Using a feminist perspective, this detailed, meticulous and well referenced study looks at the complexities of defining, or confining women through attempting to label them as feminists or traditionalists: we are all combinations of our histories, both shaped by our cultures and yet forging our own identities and decisions from these. The commonalities and differences between the women and their stories thus become a central theme within the book. It examines the complexities of the pregnant and birthing body, which can move, or 'slide' between pain and pleasure, and the language women draw on to describe bodily changes, sensations and intensity. The author teases out the meanings of 'natural' when applied to women, their bodies, and birth and its surroundings, as well as the potential limitations of this concept. It seeks to understand the meaning of birth in a woman's life and how that might impact on her and her family: the transformation though birth. Thus, it picks up on the politicisation that can occur through birth, especially when women challenge dominant views about how, where and with whom birth can and should take place. Throughout these discussions, the author looks at the spiritual and/or religious beliefs and practices that women use to help them make sense of their experiences and looks at how the experience of birthing can bring religious and/or spiritual meanings to their lives.

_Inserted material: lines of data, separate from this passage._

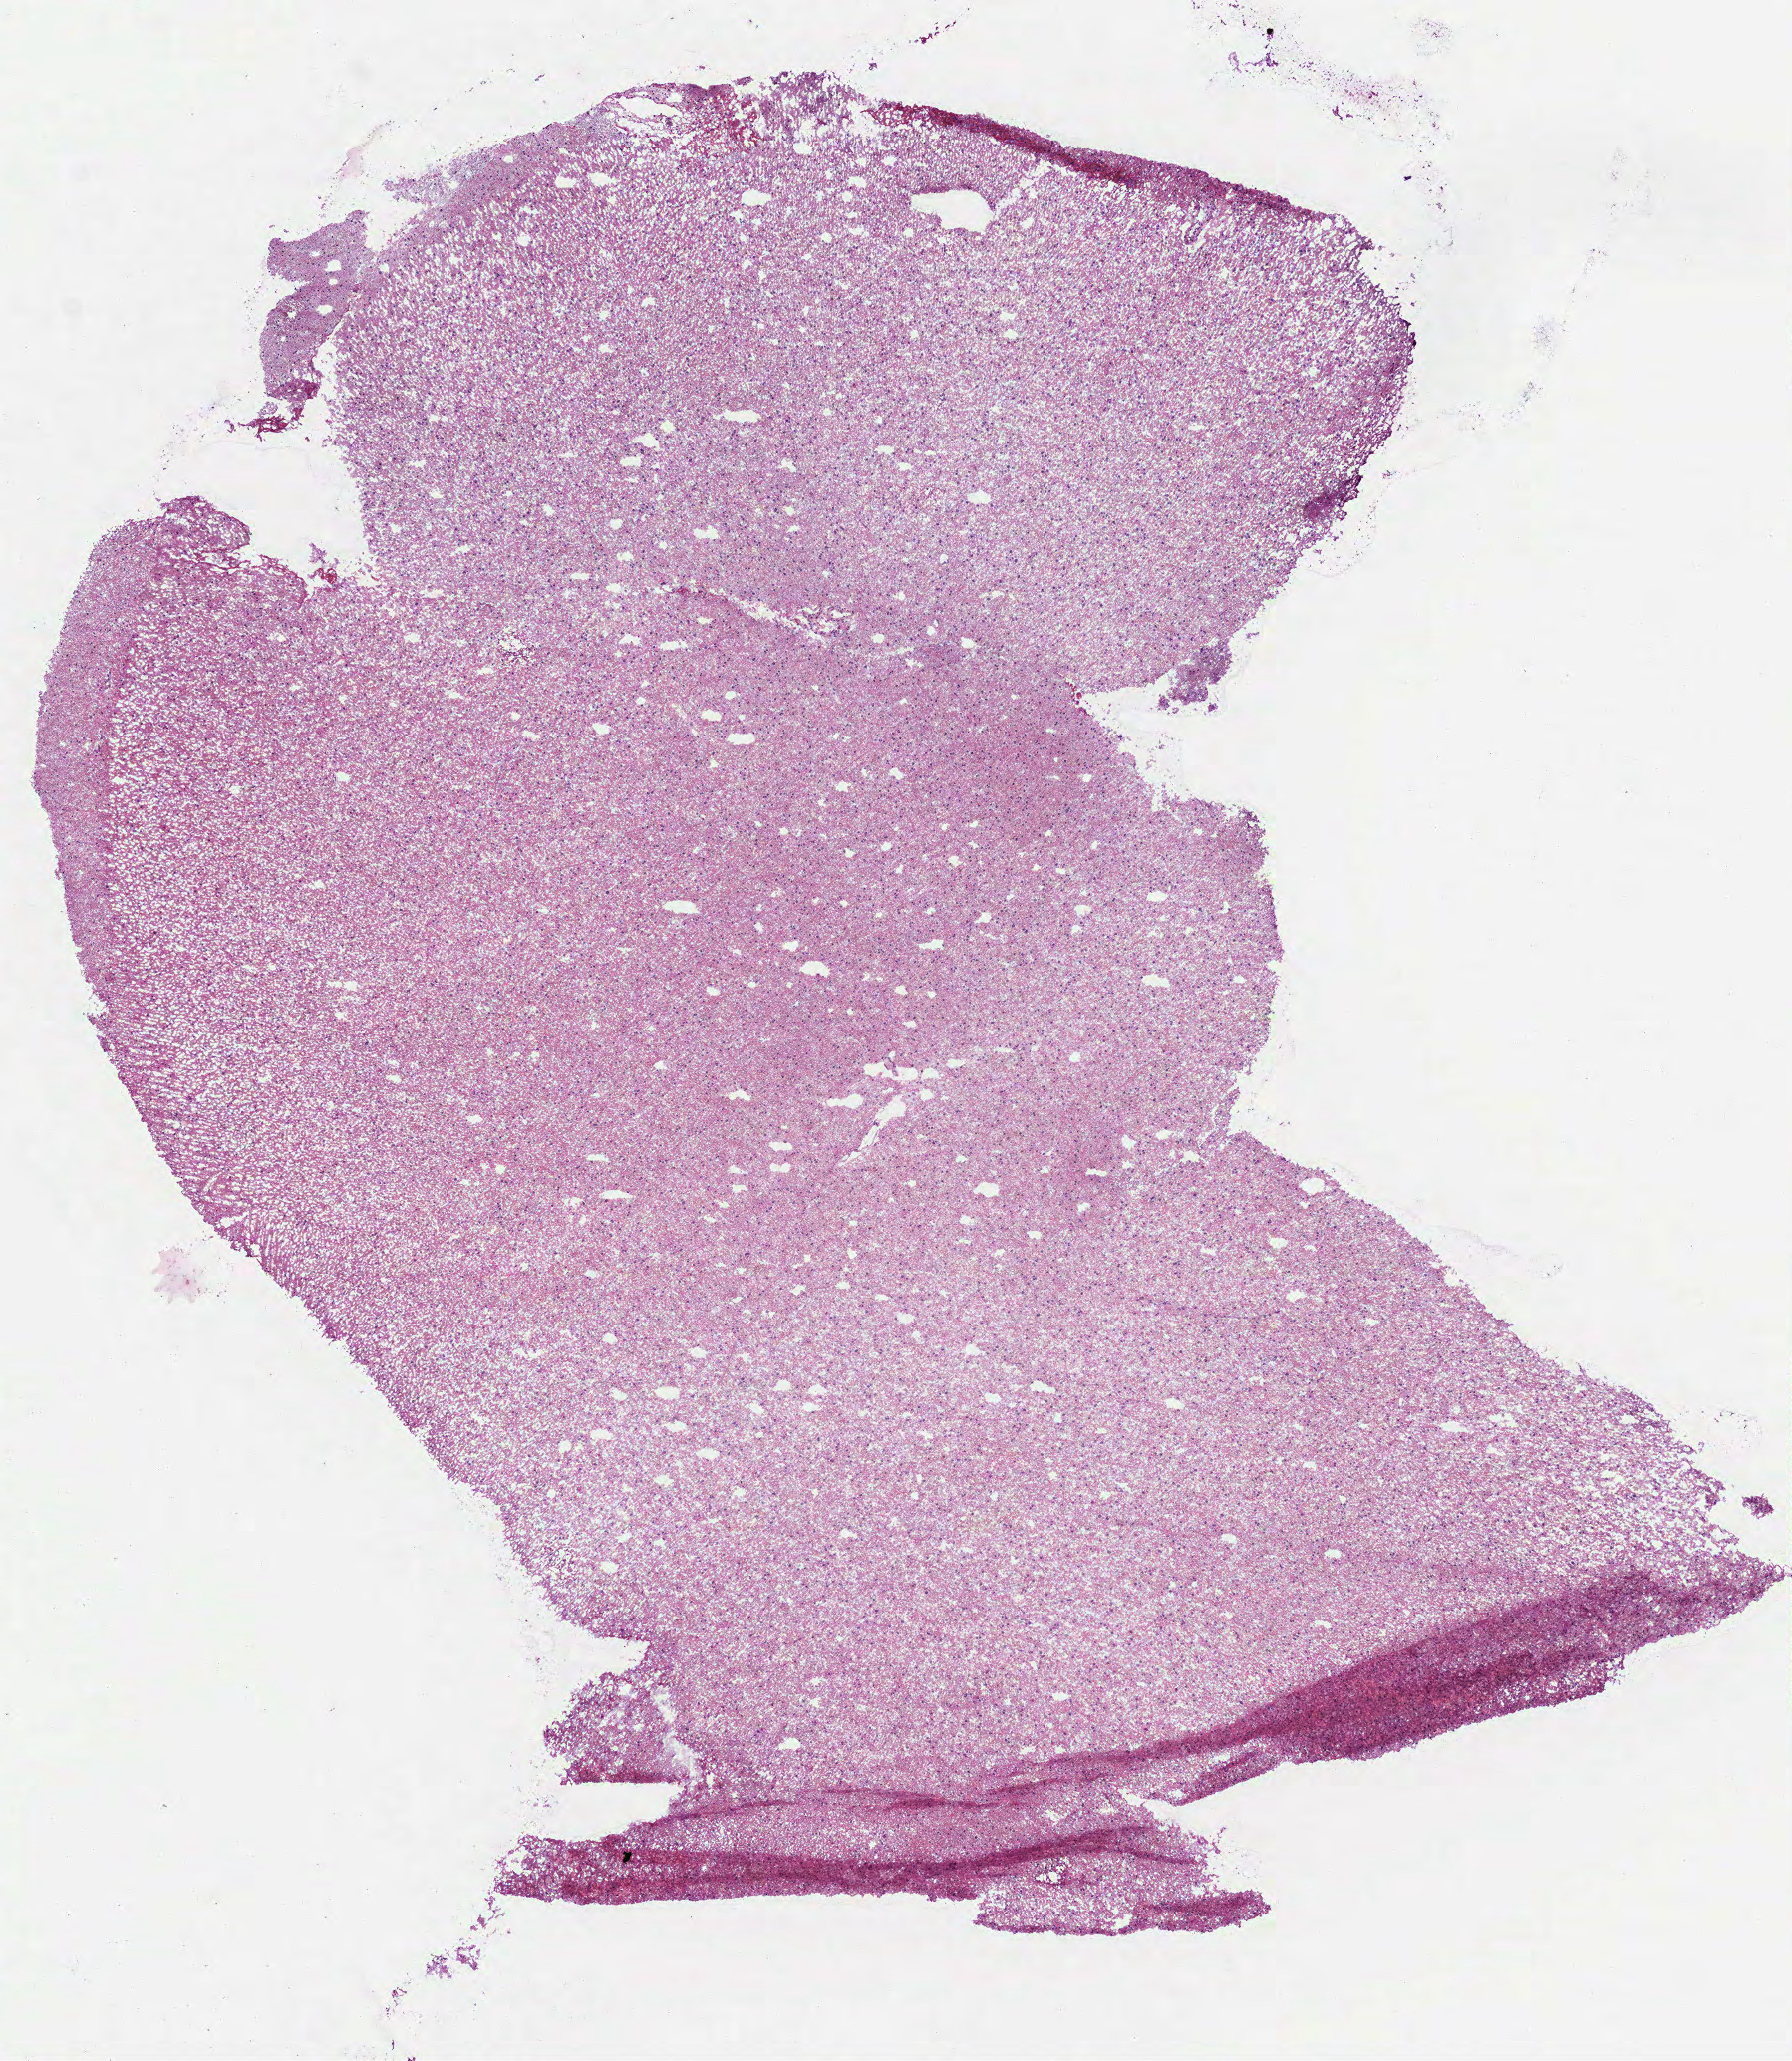
Digitized Hematoxylin and eosin (H&E) stained tissue section (whole slide), a low-resolution overview of the entire scanned area, about 7.3 x 8.3 mm (slide scanned at 40x); frozen section; sample: primary tumour, brain. Female patient; age at initial diagnosis 18 years. Histologic grade: G2 (moderately differentiated). Pathologist review of this section (percent, as recorded): tumour cells 100%, tumour nuclei 70%, normal cells 0%, stromal cells 0%, necrosis 0%.
• diagnosis: Mixed glioma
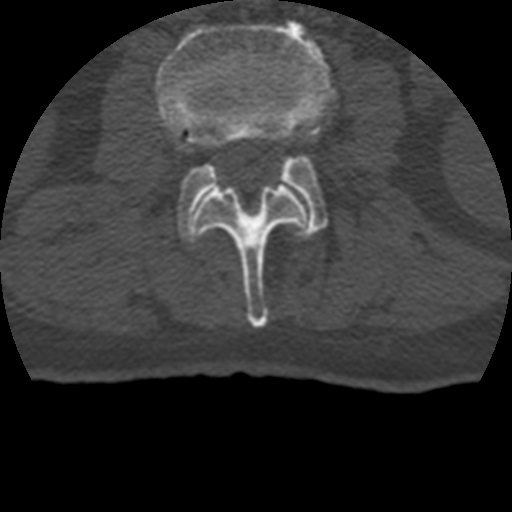
CT including the spine, one axial slice. Position 102 of 399 along the scan axis. 120 kVp. Bone window (W 1800 / L 400 HU). 1.25 mm slice thickness. 512 × 512 image matrix, field of view 160 × 160 mm. Patient age 69 years. Case-level facts recorded for this patient, not image findings: primary cancer: prostate.
Structures marked on this image (semi-automatically segmented with operator editing):
- L2 vertebra: bounding box (x1, y1, x2, y2) in pixels: (193, 185, 309, 328)
- L3 vertebra: (155, 20, 335, 237)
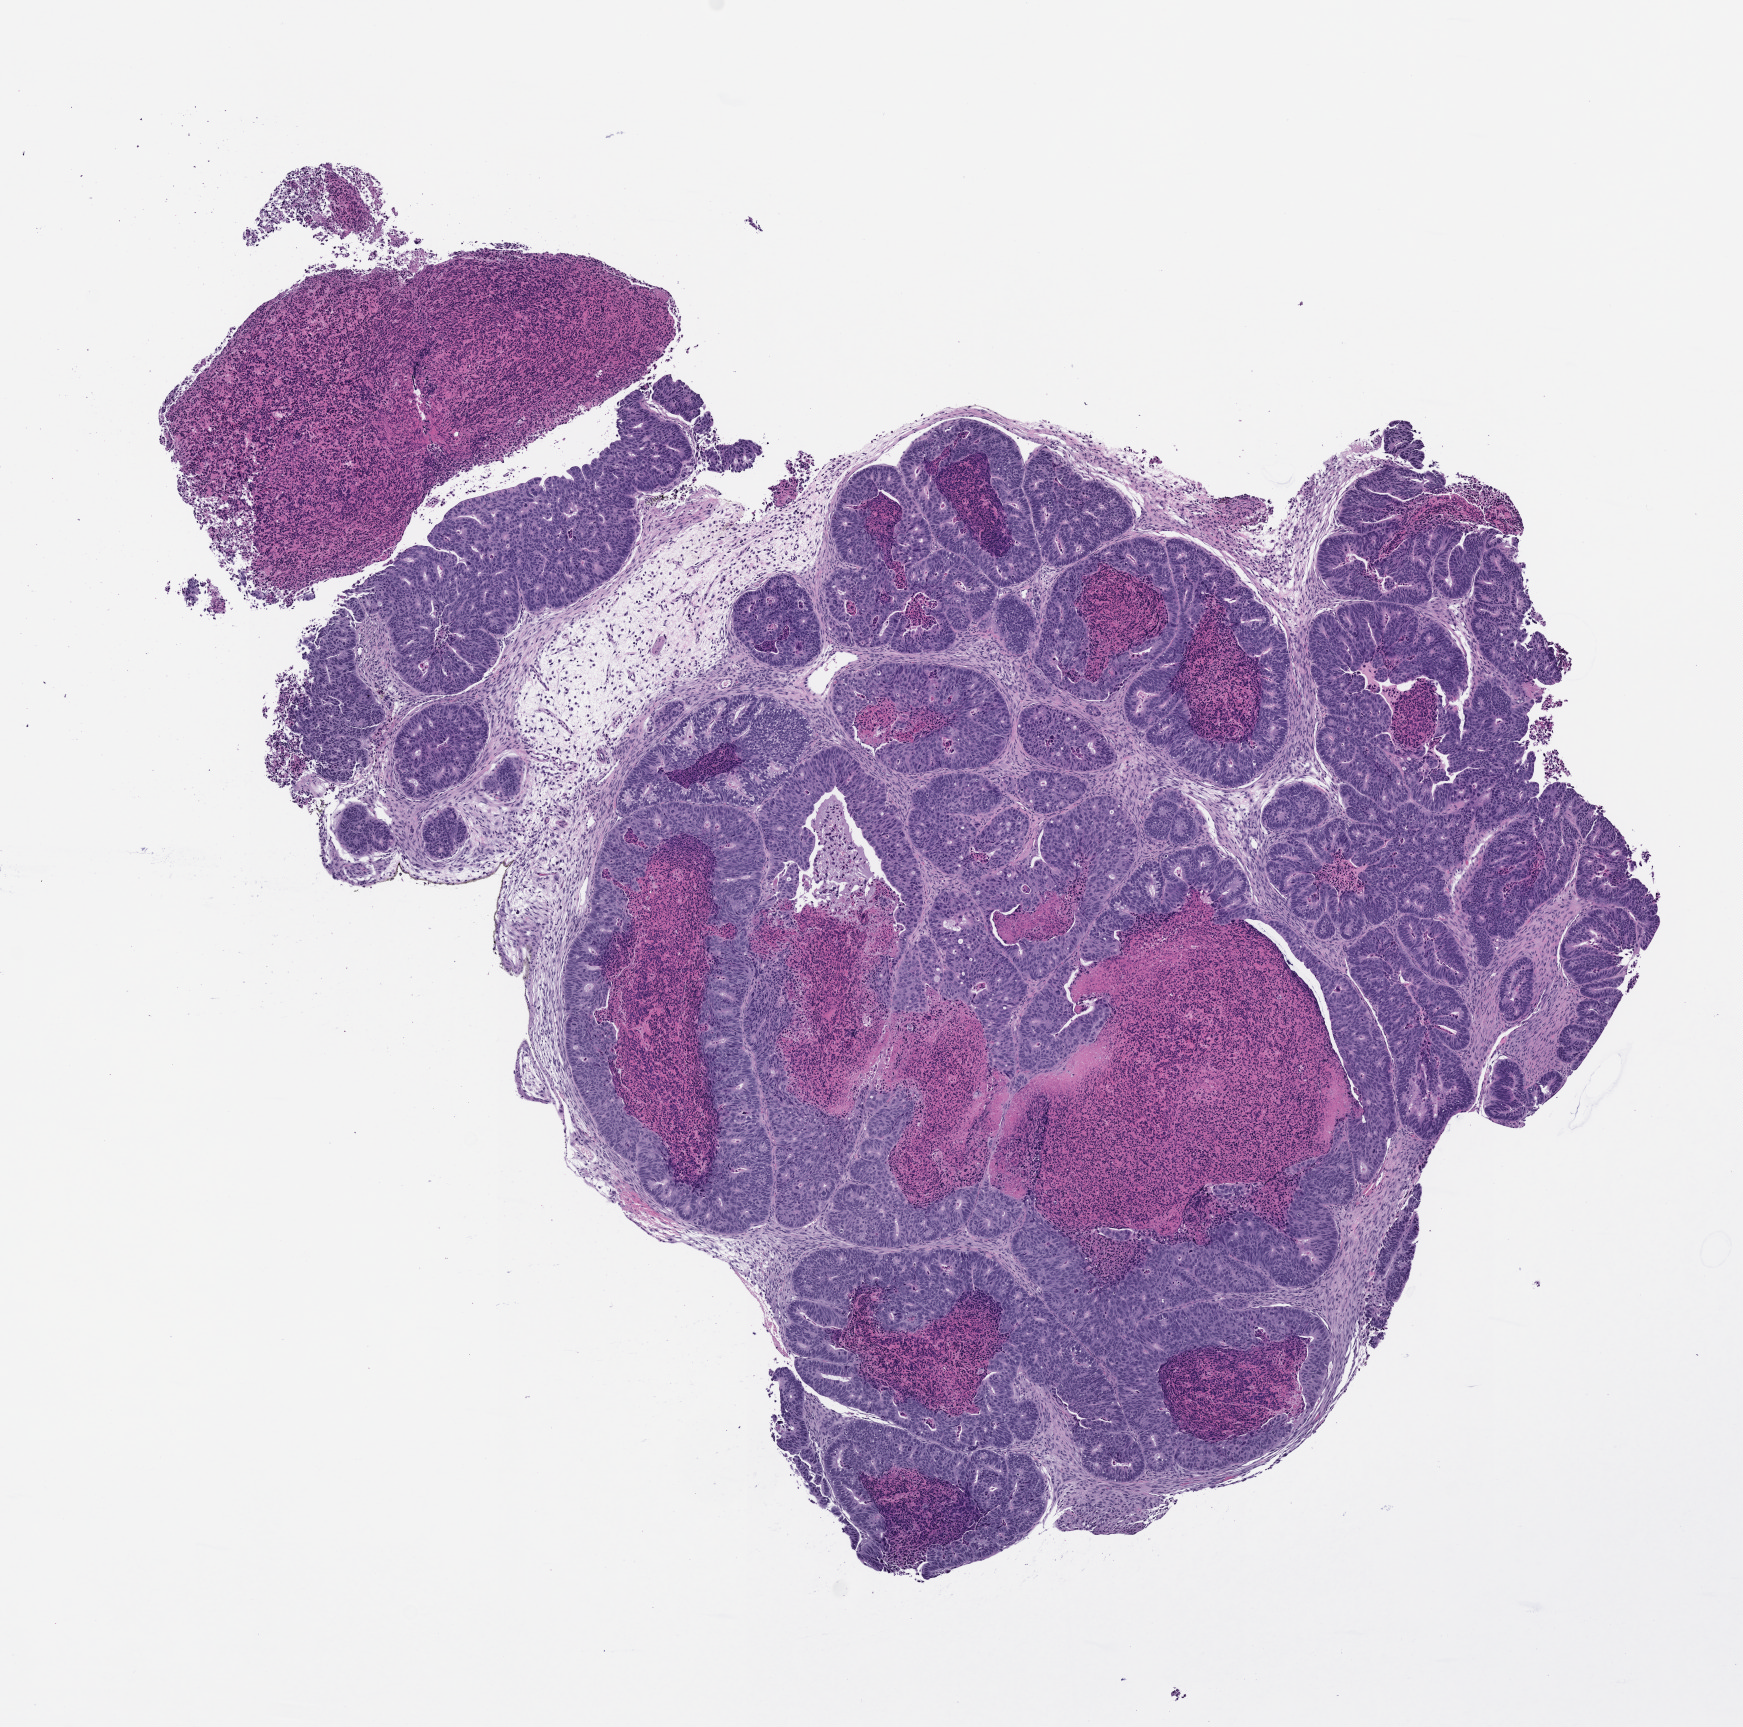
H&E whole-slide image of a patient-derived xenograft (PDX) tumor grown in a mouse, passage 1 — whole scanned area (about 7.0 x 6.9 mm) shown as a low-resolution overview, formalin-fixed, paraffin-embedded (FFPE) tissue, tumor site category: colon.
Originating patient diagnosis: Colon Adenocarcinoma.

In studying the meanings of home birth, for these women, Pamela Klassen suggests that religion is still an important means of challenging a medical view of women's bodies and birth, that religion has a much broader meaning than we tend to afford it, and that childbirth can 'foster religious reflection and initiate religious practice'. Through the women's words, she looks anew at the miracle of birth and how women engage with this in their own unique and courageous ways that might display conformity and traditionalism and at the same time, agency and autonomy. Perhaps one of the main messages I take from the pages of this book is that childbirth can be truly a miracle when women are surrounded by loving, supportive relationships, and encouraged to be themselves in ways that inspire possibility.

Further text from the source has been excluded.